Model Selection Summary
Model	AIC	BIC	Δ AIC	Akaike Weight
M6: Mixed Effects	400151.2	400498.9	0.00	1
M5: Wind	407066.5	407285.7	6915.32	0
M4: Energy	407848.8	408037.8	7697.66	0
M3: History	408915.1	409066.3	8763.97	0
M2: Temporal	412920.9	413026.8	12769.78	0
M1: Moisture	425731.4	425799.4	25580.19	0
M0: Null	461669.7	461699.3	61518.51	0

Show the code

plot_aic_trajectory(model_stats)

Figure 8.3: AIC trajectory across the progressive model sequence. Each extension reduces AIC monotonically, confirming that no step introduced net redundancy. The two largest gains correspond to the initial moisture and pressure predictors (M0 to M1) and the final mixed-effects structure (M5 to M6).

The complete model progression is summarised in Table 8.9 and illustrated in Figure 8.3. AIC quantifies the information lost when a given model approximates the true data-generating process, penalising complexity to discourage over-fitting. A monotonically decreasing AIC sequence is not guaranteed: a predictor block whose likelihood improvement is smaller than its parameter penalty will produce a net AIC increase. The fact that every extension in Figure 8.3 produced a net reduction confirms that each added component captures genuine signal rather than noise.

The pooled \(D_1\) \(F\)-statistics provide the corresponding inferential framework under multiple imputation. For each nested pair, the test evaluates whether the additional parameters are jointly zero, with the \(F\)-statistic and degrees of freedom pooled via Rubin’s rules. The numerator degrees of freedom equal the number of parameters added at each step; the denominator degrees of freedom are Barnard-Rubin corrected and therefore appear as non-integers. All six comparisons reject the null at \(p < 0.001\). Even the step with the smallest absolute AIC gain, the addition of wind vectors from M4 to M5 (\(\Delta\text{AIC} = -782.35\)), yields \(F(4,\ 272.8) = 133.422\), an improvement overwhelmingly inconsistent with chance.

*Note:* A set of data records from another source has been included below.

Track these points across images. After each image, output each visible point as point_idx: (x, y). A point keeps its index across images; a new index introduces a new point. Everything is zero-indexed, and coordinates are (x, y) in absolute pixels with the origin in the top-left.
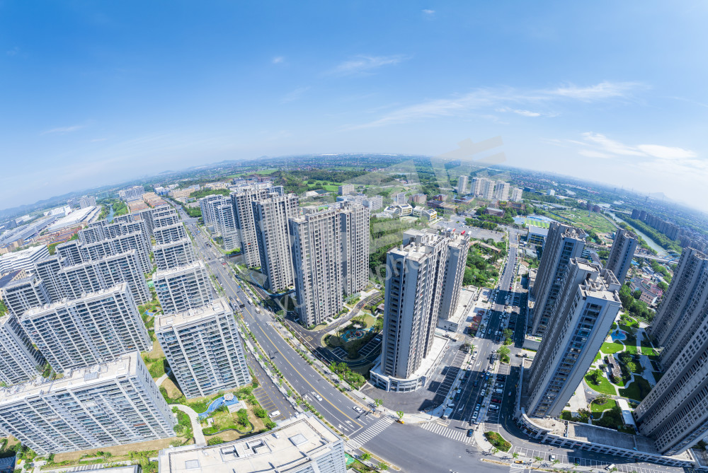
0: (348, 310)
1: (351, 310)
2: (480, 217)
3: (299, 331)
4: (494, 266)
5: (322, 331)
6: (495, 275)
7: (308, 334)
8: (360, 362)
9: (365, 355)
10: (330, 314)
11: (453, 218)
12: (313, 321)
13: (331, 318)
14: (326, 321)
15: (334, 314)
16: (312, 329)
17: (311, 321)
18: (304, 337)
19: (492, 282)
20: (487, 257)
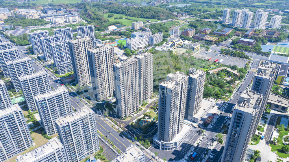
0: (142, 109)
1: (143, 109)
2: (233, 46)
3: (118, 121)
4: (231, 85)
5: (129, 120)
6: (230, 92)
7: (123, 122)
8: (148, 135)
9: (151, 132)
10: (133, 111)
11: (212, 48)
12: (125, 115)
13: (134, 114)
14: (131, 115)
15: (135, 112)
16: (124, 119)
17: (124, 115)
18: (121, 124)
19: (227, 96)
20: (228, 79)
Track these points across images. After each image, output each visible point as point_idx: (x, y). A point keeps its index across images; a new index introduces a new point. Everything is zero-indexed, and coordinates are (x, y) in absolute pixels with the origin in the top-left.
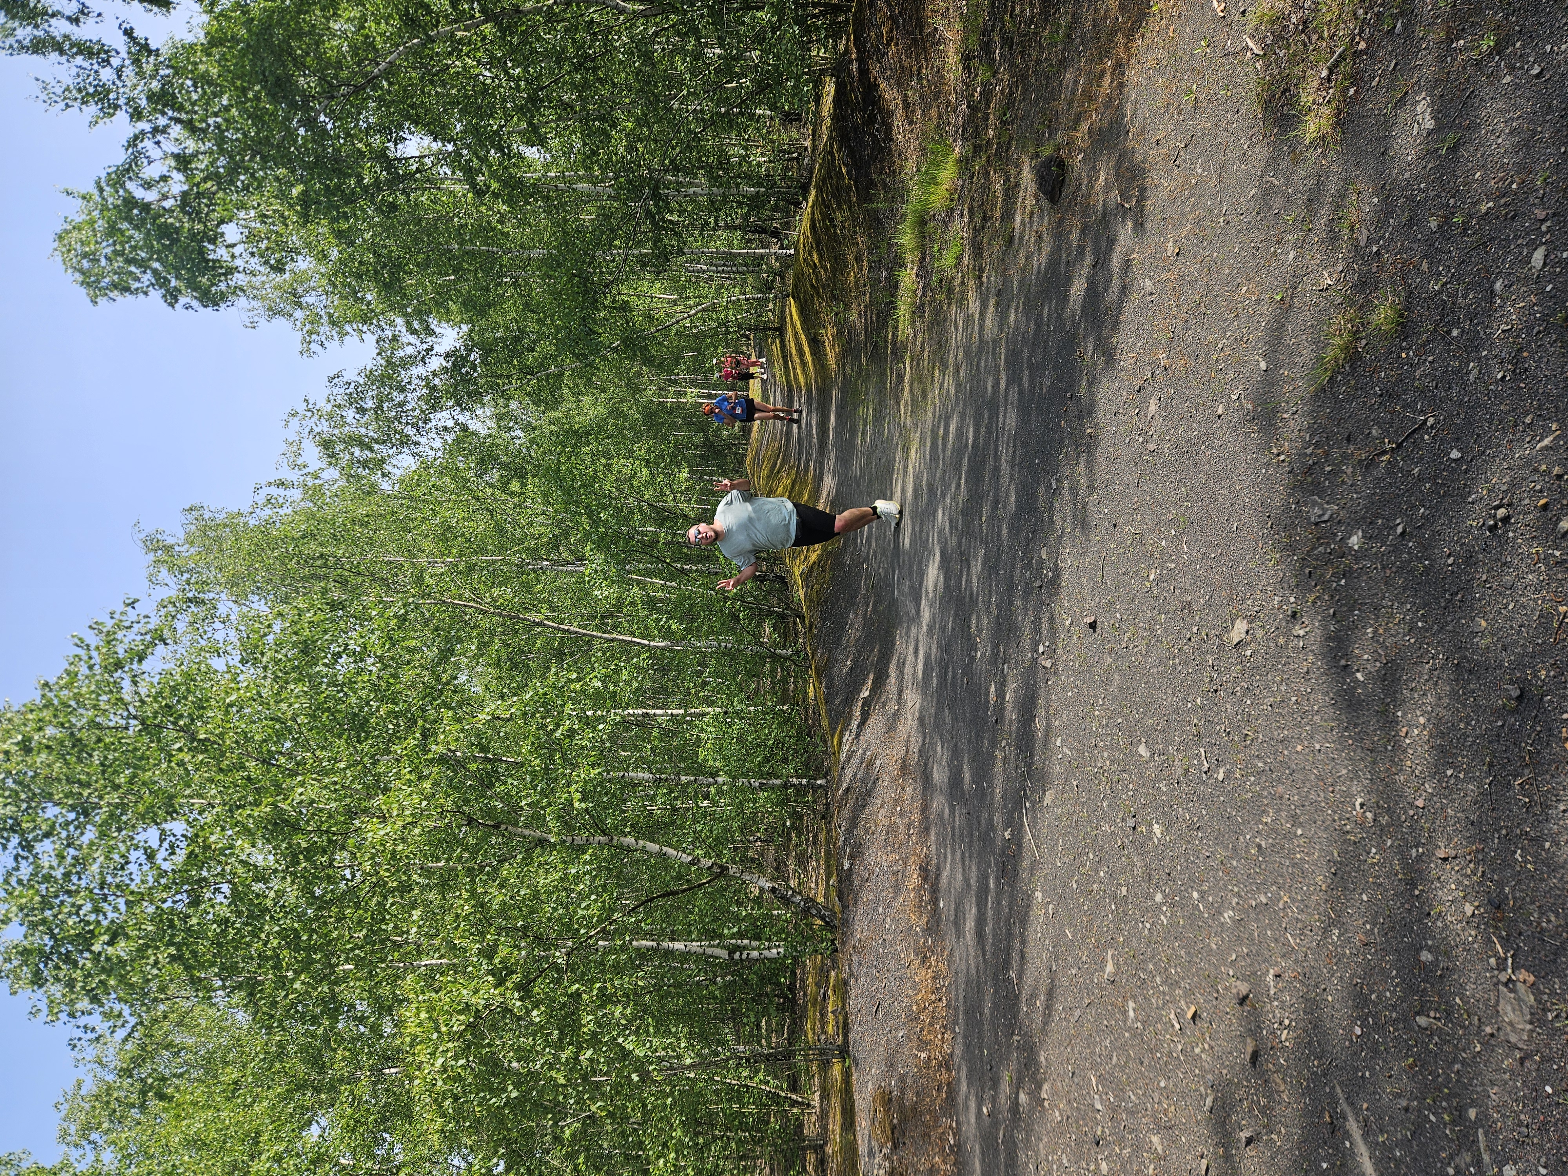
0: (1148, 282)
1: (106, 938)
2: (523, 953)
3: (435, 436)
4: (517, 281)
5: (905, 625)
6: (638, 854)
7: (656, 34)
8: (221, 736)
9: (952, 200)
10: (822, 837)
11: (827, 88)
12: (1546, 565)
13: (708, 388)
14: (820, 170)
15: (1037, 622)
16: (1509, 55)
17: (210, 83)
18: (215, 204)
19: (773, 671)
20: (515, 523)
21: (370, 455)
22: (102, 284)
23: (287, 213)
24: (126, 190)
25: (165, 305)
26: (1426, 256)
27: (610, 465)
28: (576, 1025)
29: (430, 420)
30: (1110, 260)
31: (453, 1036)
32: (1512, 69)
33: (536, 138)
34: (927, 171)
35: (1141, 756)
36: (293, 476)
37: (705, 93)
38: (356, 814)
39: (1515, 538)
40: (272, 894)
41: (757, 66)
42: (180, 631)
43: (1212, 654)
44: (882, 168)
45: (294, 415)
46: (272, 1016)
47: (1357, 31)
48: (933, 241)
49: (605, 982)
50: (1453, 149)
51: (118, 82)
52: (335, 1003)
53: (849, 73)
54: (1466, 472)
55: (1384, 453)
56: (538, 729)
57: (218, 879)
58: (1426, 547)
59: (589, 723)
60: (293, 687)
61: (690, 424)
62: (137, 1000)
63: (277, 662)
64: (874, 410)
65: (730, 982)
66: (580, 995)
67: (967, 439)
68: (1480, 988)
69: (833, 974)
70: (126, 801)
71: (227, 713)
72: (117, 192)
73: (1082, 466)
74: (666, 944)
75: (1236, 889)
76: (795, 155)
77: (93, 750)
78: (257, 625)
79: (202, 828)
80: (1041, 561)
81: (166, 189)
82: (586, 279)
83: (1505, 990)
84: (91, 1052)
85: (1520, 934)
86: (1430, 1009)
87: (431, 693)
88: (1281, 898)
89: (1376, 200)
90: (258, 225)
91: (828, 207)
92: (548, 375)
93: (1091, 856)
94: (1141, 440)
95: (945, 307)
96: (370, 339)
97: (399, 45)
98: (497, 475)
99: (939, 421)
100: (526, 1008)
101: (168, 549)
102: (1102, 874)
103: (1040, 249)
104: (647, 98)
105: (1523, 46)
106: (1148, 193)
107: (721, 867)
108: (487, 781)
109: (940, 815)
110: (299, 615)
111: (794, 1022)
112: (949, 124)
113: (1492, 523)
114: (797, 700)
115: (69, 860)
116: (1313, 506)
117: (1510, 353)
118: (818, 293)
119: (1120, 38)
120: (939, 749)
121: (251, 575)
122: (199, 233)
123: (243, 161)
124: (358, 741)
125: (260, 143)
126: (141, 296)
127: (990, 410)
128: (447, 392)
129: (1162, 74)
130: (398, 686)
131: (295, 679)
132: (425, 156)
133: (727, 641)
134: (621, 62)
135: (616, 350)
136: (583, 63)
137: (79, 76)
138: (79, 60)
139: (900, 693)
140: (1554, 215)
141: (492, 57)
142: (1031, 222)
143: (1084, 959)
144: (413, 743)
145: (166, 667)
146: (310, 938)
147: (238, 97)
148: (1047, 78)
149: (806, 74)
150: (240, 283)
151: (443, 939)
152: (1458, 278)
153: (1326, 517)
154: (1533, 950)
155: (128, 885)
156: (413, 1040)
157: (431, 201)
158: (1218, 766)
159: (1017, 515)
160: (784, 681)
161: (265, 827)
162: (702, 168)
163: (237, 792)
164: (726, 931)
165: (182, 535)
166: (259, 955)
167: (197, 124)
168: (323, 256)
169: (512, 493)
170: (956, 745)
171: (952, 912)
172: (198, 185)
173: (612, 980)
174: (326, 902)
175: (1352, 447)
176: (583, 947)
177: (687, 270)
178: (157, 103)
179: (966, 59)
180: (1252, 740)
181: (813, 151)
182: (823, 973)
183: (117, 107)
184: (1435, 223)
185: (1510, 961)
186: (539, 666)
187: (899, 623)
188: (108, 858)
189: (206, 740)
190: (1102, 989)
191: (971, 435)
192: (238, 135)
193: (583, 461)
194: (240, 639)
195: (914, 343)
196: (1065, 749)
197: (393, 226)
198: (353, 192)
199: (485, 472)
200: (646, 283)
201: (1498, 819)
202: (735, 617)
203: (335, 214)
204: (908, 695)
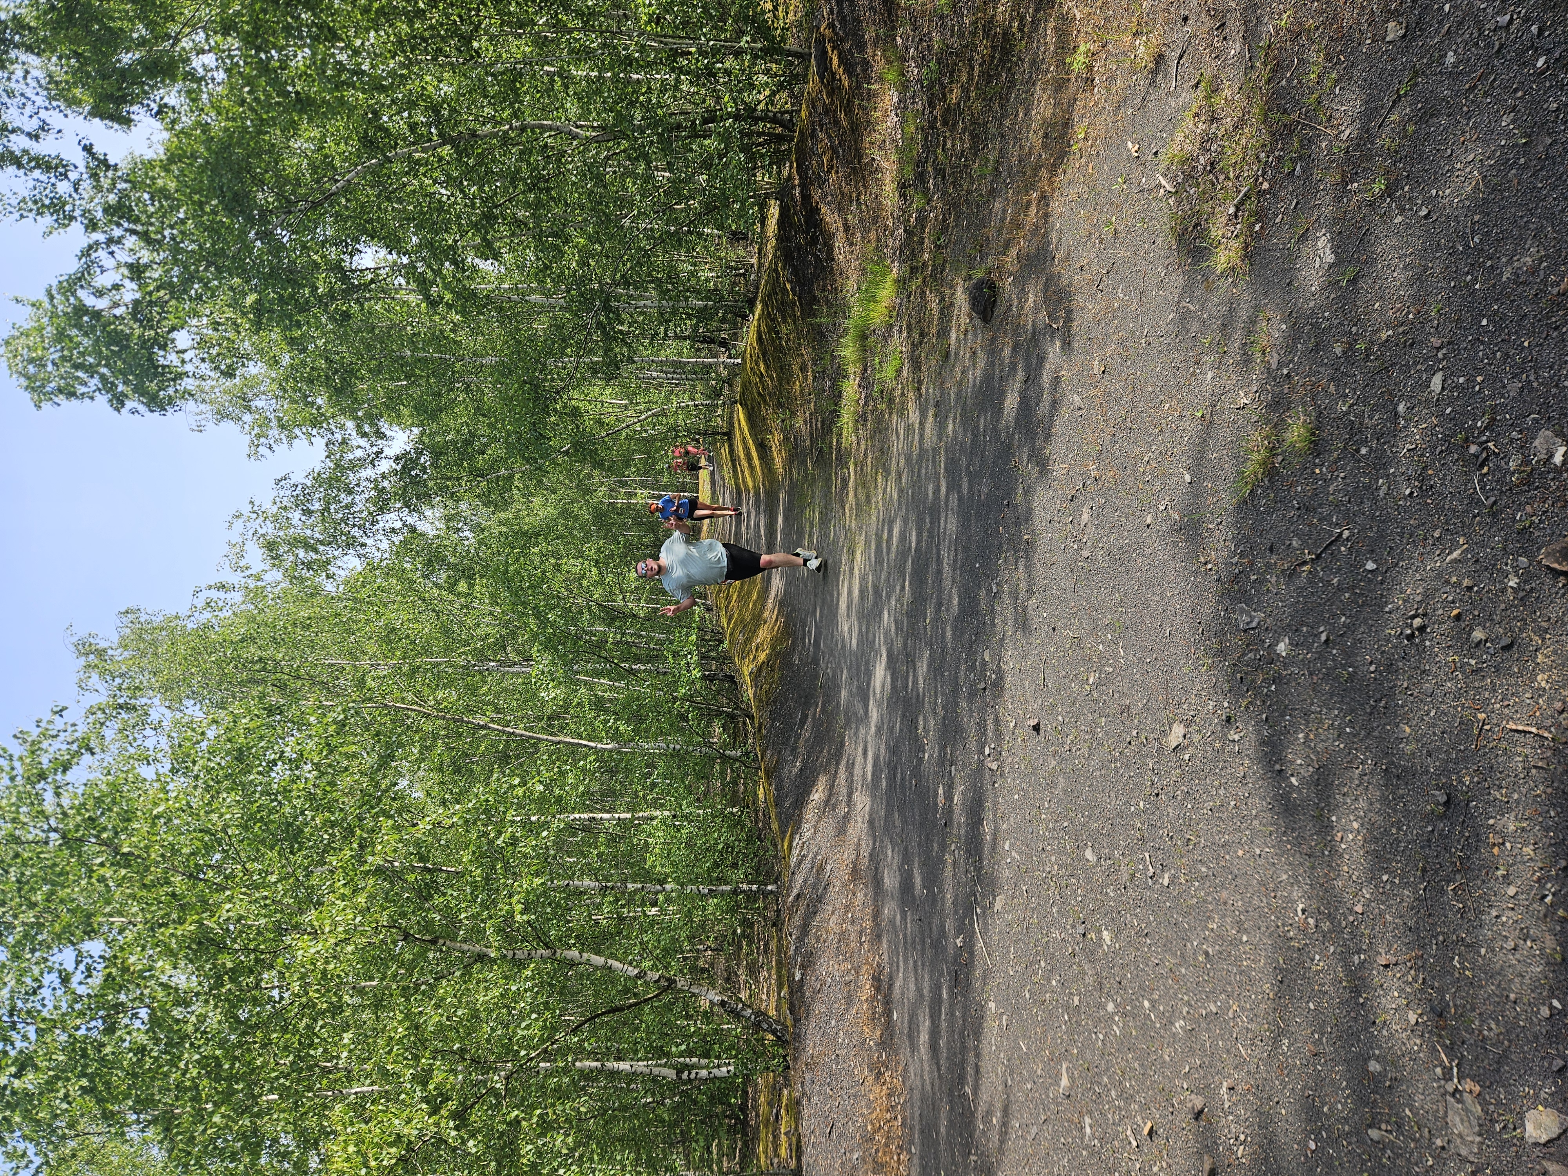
0: (1077, 398)
1: (13, 1069)
2: (460, 1077)
3: (382, 537)
4: (469, 386)
5: (854, 726)
6: (582, 968)
7: (608, 158)
8: (146, 849)
9: (891, 317)
10: (773, 945)
11: (772, 210)
12: (1463, 673)
13: (658, 489)
14: (765, 286)
15: (982, 725)
16: (1399, 198)
17: (167, 198)
18: (167, 312)
19: (723, 773)
20: (461, 624)
21: (314, 557)
22: (48, 389)
23: (239, 321)
24: (76, 298)
25: (111, 409)
26: (1332, 379)
27: (559, 565)
28: (515, 1156)
29: (377, 522)
30: (1041, 376)
31: (382, 1172)
32: (1402, 210)
33: (488, 251)
34: (866, 290)
35: (1088, 860)
36: (235, 579)
37: (655, 213)
38: (286, 930)
39: (1432, 647)
40: (193, 1019)
41: (704, 189)
42: (108, 739)
43: (1153, 757)
44: (825, 286)
45: (238, 516)
46: (189, 1153)
47: (1260, 173)
48: (873, 354)
49: (546, 1108)
50: (1353, 281)
51: (74, 195)
52: (256, 1137)
53: (793, 197)
54: (1382, 582)
55: (1305, 563)
56: (479, 837)
57: (137, 1004)
58: (1349, 654)
59: (531, 829)
60: (225, 795)
61: (640, 524)
62: (43, 1138)
63: (209, 770)
64: (821, 513)
65: (678, 1103)
66: (519, 1122)
67: (910, 543)
68: (1428, 1099)
69: (785, 1092)
70: (42, 920)
71: (154, 824)
72: (68, 300)
73: (1020, 570)
74: (611, 1064)
75: (1186, 998)
76: (742, 271)
77: (10, 866)
78: (190, 733)
79: (122, 949)
80: (984, 663)
81: (118, 297)
82: (537, 387)
83: (1452, 1100)
85: (1463, 1043)
86: (1381, 1121)
87: (370, 801)
88: (1230, 1007)
89: (1284, 327)
90: (210, 332)
91: (774, 320)
92: (498, 477)
93: (1043, 964)
94: (1075, 547)
95: (886, 416)
96: (320, 443)
97: (357, 165)
98: (444, 576)
99: (883, 525)
100: (462, 1138)
101: (101, 653)
102: (1054, 983)
103: (974, 364)
104: (599, 217)
105: (1411, 190)
106: (1074, 315)
107: (668, 980)
108: (425, 893)
109: (892, 922)
110: (235, 722)
111: (745, 1144)
112: (887, 246)
113: (1409, 632)
114: (746, 802)
116: (1241, 613)
117: (1416, 471)
118: (765, 401)
119: (1043, 172)
120: (889, 852)
121: (186, 680)
122: (149, 340)
123: (198, 271)
124: (292, 853)
125: (215, 255)
126: (87, 401)
127: (931, 515)
128: (396, 494)
129: (1084, 207)
130: (334, 794)
131: (227, 788)
132: (379, 268)
133: (676, 743)
134: (574, 184)
135: (567, 453)
136: (538, 183)
137: (35, 188)
138: (37, 173)
139: (850, 795)
140: (1449, 343)
141: (448, 176)
142: (965, 339)
143: (1039, 1072)
144: (349, 853)
145: (91, 777)
146: (232, 1067)
147: (195, 210)
148: (978, 206)
149: (751, 197)
150: (189, 387)
151: (375, 1063)
152: (1362, 400)
153: (1254, 624)
154: (1477, 1058)
155: (39, 1012)
157: (385, 310)
158: (1162, 870)
159: (960, 618)
160: (735, 782)
161: (189, 947)
162: (652, 282)
163: (160, 909)
164: (674, 1049)
165: (115, 639)
166: (177, 1086)
167: (153, 236)
168: (275, 362)
169: (459, 594)
170: (906, 849)
171: (906, 1025)
172: (150, 293)
173: (553, 1105)
174: (251, 1027)
175: (1275, 557)
176: (523, 1069)
177: (637, 378)
178: (113, 215)
179: (903, 187)
180: (1195, 845)
181: (759, 268)
182: (775, 1091)
183: (72, 218)
184: (1340, 349)
185: (1455, 1070)
186: (483, 769)
187: (848, 723)
188: (19, 982)
189: (130, 854)
190: (1058, 1104)
191: (914, 539)
192: (193, 247)
193: (532, 561)
194: (171, 747)
195: (858, 450)
196: (1014, 854)
197: (346, 333)
198: (307, 302)
199: (432, 573)
200: (597, 389)
201: (1434, 925)
202: (683, 718)
203: (288, 322)
204: (858, 797)
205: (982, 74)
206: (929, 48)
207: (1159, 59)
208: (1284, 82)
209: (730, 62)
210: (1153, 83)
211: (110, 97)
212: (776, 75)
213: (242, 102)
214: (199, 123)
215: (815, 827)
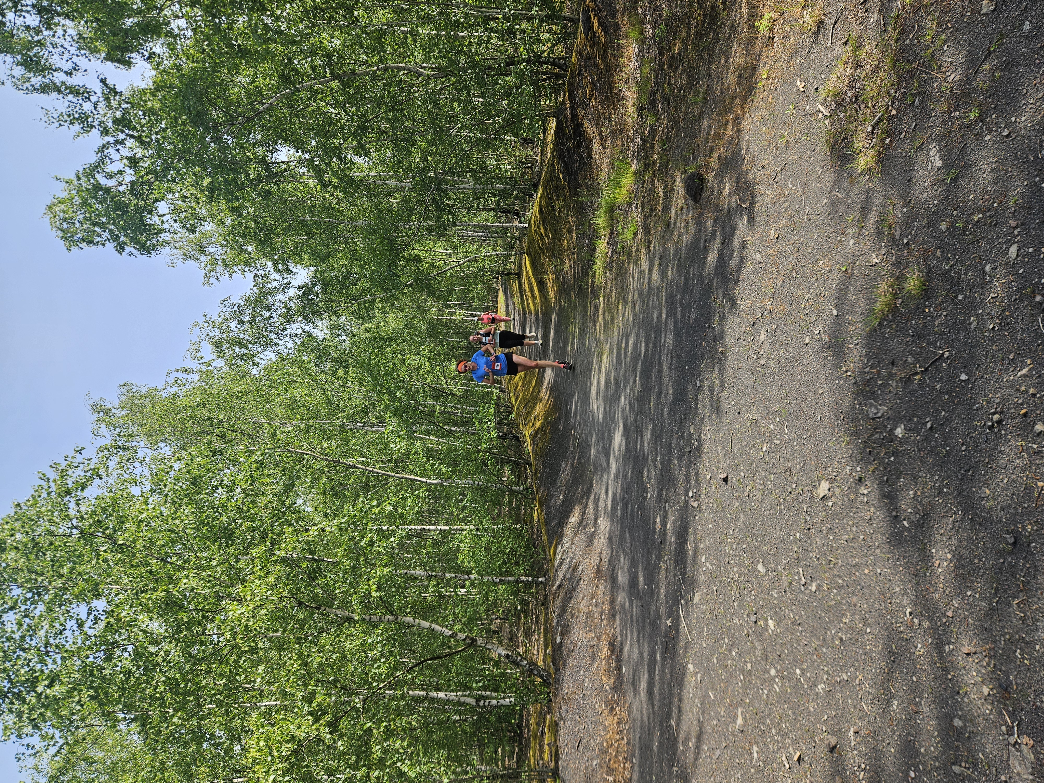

The Akaike weights provide a final calibration. With \(\Delta\text{AIC} = 61{,}518.51\) separating M6 from the null baseline, and a minimum pairwise separation of 782.35 between any two adjacent models, the weight assigned to M6 rounds to 1.0 at any practical decimal precision. There is no information-theoretic basis for preferring any earlier model in the sequence.

8.5 Conclusion

The evidence assembled across this chapter supports three conclusions. First, the ZIG distributional family is the appropriate choice for these data: the Gaussian model produces physically impossible negative predictions, and the Tweedie model, while valid, constrains occurrence and intensity to share the same linear predictor in a manner inconsistent with the distinct physical processes identified in the EDA. Second, every step in the progressive model sequence represents a statistically significant improvement, confirmed by pooled \(D_1\) Wald tests, each rejecting the null at \(p < 0.001\), and by a monotonically decreasing AIC trajectory. The Akaike weight of M6 is effectively 1.0, leaving no information-theoretic basis for preferring any earlier model. Third, the posterior predictive check confirms that the final model reproduces the distributional shape of Australian rainfall across the full support of the response, not only at the conditional mean. The occurrence and intensity components are separately calibrated and jointly coherent with the physical mechanisms motivating the model structure.